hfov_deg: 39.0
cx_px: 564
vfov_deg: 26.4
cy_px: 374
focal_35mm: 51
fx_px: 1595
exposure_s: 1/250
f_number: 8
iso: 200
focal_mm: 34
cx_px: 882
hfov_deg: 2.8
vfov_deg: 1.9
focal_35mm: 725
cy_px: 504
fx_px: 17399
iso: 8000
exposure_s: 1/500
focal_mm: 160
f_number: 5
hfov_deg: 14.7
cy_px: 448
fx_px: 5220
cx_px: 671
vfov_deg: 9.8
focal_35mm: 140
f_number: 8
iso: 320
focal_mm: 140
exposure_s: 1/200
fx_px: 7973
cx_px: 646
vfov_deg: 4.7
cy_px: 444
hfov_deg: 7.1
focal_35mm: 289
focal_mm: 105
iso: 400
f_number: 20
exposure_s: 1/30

....

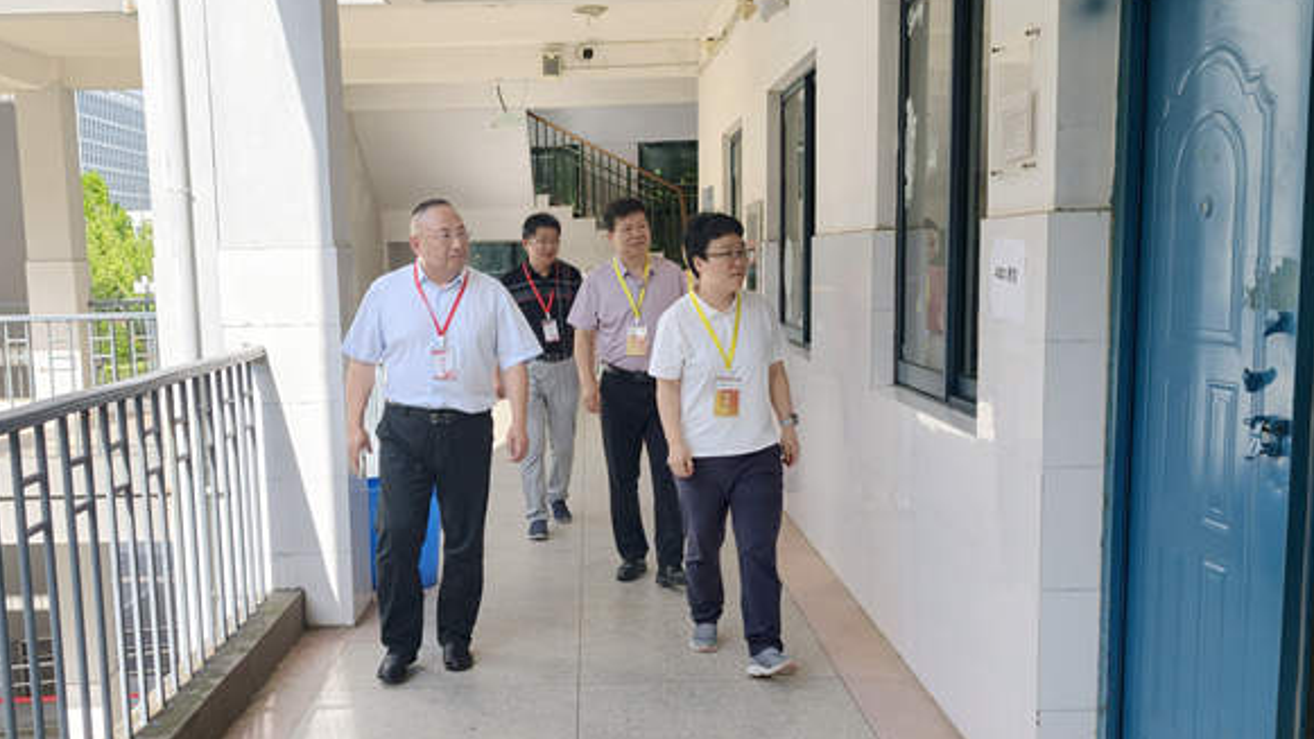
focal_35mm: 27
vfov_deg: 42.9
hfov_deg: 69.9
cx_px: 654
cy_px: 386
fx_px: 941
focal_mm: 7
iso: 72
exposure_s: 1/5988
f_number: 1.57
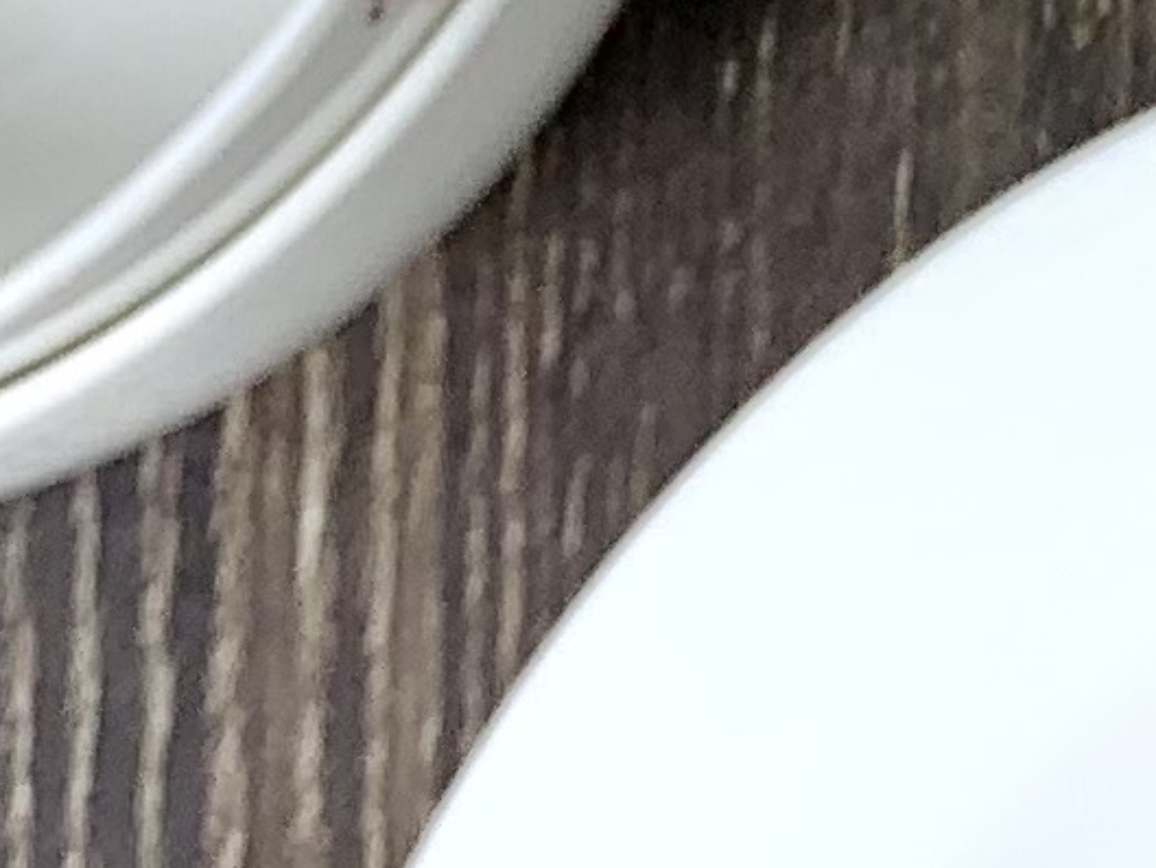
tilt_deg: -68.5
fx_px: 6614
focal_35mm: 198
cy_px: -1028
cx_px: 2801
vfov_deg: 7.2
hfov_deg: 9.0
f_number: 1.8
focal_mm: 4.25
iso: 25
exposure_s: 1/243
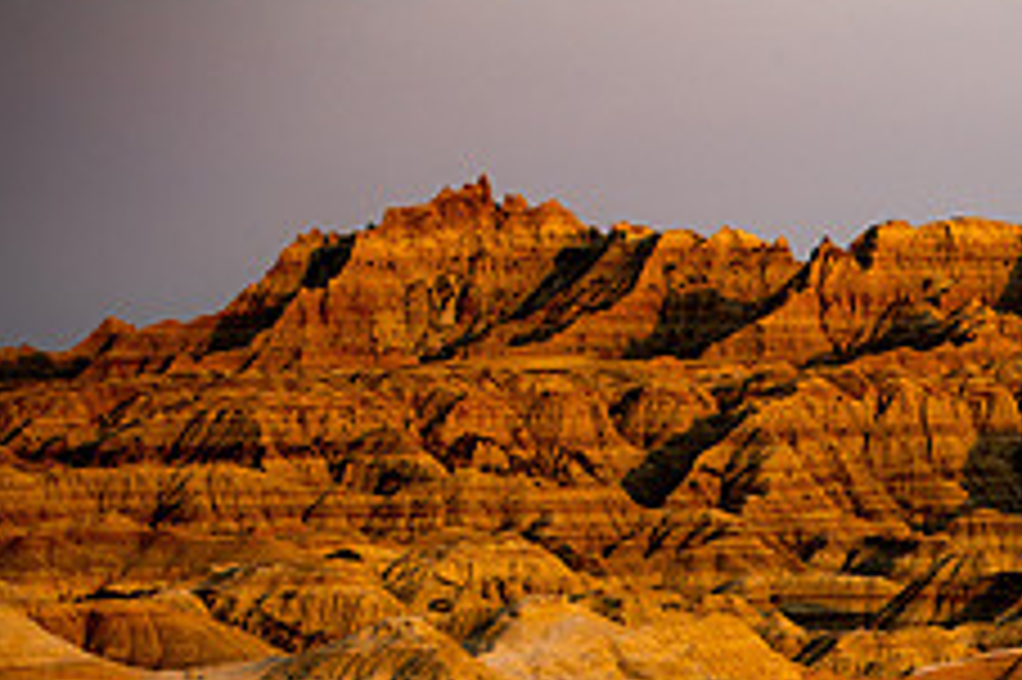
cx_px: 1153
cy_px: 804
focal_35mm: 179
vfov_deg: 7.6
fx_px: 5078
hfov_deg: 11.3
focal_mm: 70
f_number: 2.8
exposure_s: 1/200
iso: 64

....

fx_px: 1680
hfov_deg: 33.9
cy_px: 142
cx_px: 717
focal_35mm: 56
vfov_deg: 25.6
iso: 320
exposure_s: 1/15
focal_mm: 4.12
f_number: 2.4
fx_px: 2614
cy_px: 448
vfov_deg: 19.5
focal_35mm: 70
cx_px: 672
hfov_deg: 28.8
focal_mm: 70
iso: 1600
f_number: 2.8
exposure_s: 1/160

....

> TASK DETAILS
Copy out, exactly and alone, the lines of the entries above between the ones holding "hfov_deg: 39.0" and "vfov_deg: 9.8", inclusive.

> EXERCISE SOLUTION
hfov_deg: 39.0
cx_px: 564
vfov_deg: 26.4
cy_px: 374
focal_35mm: 51
fx_px: 1595
exposure_s: 1/250
f_number: 8
iso: 200
focal_mm: 34
cx_px: 882
hfov_deg: 2.8
vfov_deg: 1.9
focal_35mm: 725
cy_px: 504
fx_px: 17399
iso: 8000
exposure_s: 1/500
focal_mm: 160
f_number: 5
hfov_deg: 14.7
cy_px: 448
fx_px: 5220
cx_px: 671
vfov_deg: 9.8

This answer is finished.